— Start of Source document —

Single by The Sound of Arrows

from the album Voyage
- A-side: "Conquest"
- B-side: "Longest Ever Daydream"; "The Last Goodbye";
- Released: 19 December 2011
- Genre: Electronic, synthpop
- Label: Major Label, Neon Gold
- Songwriter: Stefan Storm
- Producer: The Sound of Arrows

The Sound of Arrows singles chronology
| "Magic" (2011) | "Wonders" (2011) |  |

= Wonders (song) =

"Wonders" is a single by Swedish duo The Sound of Arrows from their debut album Voyage.
AA-side 12" contains two cuts from the album, "Wonders" and Conquest". All pulsing, skyscraping synths and bittersweet vocals, "Wonders" simmers in a magic cauldron of nostalgia, as Stefan Storm's heart-piercing refrain lights up the mic and stardust showers from the ceiling like confetti. Then it's time for "Conquest" to shine, turning in the performance of a lifetime in the record's best supporting single role. Coming off like Royksopp on a sugar high, "Conquest" churns along as red velvet synths course through your veins and the duo rally around a triumphant chorus for the ages on what might just be our favorite track of theirs yet. Together, they'll make you feel like the last child emperor in the galaxy, like anything is possible, and it's a wonderful sense of omnipotence.

— End of Source document —

-- What to work on --
1 – According to the song article, on what date was the single released?
2 – Retype everything in the records from the line containing "order: Odonata" down to the final line of the records, including both of those lines.

— Start of Data for processing —

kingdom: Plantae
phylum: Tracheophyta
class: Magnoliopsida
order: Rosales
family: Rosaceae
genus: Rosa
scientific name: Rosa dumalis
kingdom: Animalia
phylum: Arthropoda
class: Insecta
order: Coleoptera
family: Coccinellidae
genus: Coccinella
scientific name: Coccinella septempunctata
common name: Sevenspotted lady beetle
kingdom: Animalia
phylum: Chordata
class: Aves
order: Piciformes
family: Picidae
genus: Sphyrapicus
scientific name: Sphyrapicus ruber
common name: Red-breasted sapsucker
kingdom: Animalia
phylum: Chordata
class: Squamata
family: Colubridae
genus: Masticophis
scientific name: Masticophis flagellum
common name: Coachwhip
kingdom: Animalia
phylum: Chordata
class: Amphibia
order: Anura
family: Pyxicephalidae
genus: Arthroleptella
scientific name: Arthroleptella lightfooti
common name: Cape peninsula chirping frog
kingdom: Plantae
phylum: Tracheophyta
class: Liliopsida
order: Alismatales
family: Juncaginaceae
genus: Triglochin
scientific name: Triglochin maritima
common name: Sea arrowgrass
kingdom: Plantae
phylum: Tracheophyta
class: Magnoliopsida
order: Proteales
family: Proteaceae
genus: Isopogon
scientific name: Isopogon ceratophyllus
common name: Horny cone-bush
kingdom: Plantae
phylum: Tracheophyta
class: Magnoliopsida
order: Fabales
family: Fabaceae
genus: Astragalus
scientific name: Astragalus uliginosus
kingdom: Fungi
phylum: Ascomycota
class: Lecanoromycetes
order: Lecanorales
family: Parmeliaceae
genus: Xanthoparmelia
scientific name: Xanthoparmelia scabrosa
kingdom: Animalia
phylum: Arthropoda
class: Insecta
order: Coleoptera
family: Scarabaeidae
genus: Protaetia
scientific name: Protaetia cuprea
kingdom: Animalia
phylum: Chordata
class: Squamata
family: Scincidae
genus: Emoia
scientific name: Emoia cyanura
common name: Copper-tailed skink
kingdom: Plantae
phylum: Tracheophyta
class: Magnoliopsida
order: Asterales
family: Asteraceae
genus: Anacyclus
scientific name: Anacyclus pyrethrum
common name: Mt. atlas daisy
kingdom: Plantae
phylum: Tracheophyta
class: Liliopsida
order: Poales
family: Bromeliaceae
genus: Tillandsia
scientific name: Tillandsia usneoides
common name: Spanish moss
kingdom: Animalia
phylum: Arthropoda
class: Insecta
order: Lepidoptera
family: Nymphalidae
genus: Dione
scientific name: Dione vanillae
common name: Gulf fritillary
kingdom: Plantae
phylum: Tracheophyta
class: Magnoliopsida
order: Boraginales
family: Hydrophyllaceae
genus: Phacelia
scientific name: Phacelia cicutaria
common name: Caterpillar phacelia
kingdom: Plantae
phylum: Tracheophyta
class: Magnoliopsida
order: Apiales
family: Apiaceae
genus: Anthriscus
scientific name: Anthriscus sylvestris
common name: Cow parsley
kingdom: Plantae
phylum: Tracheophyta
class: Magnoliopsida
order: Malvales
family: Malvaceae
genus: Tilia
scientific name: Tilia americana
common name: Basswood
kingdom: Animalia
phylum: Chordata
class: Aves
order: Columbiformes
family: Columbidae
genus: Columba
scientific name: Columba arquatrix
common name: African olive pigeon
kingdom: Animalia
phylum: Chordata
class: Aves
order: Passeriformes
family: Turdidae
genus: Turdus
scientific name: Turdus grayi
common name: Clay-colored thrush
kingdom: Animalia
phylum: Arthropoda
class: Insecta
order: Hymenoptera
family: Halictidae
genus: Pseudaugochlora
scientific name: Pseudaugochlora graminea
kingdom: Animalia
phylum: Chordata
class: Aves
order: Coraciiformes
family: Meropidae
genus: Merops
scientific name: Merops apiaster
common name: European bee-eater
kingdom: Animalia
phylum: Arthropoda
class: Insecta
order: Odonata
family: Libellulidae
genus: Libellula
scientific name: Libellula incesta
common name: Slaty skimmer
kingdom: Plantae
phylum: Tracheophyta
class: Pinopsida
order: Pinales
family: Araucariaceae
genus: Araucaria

— End of Data for processing —

-- Solutions by task --
1 – 19 December 2011

2 –
order: Odonata
family: Libellulidae
genus: Libellula
scientific name: Libellula incesta
common name: Slaty skimmer
kingdom: Plantae
phylum: Tracheophyta
class: Pinopsida
order: Pinales
family: Araucariaceae
genus: Araucaria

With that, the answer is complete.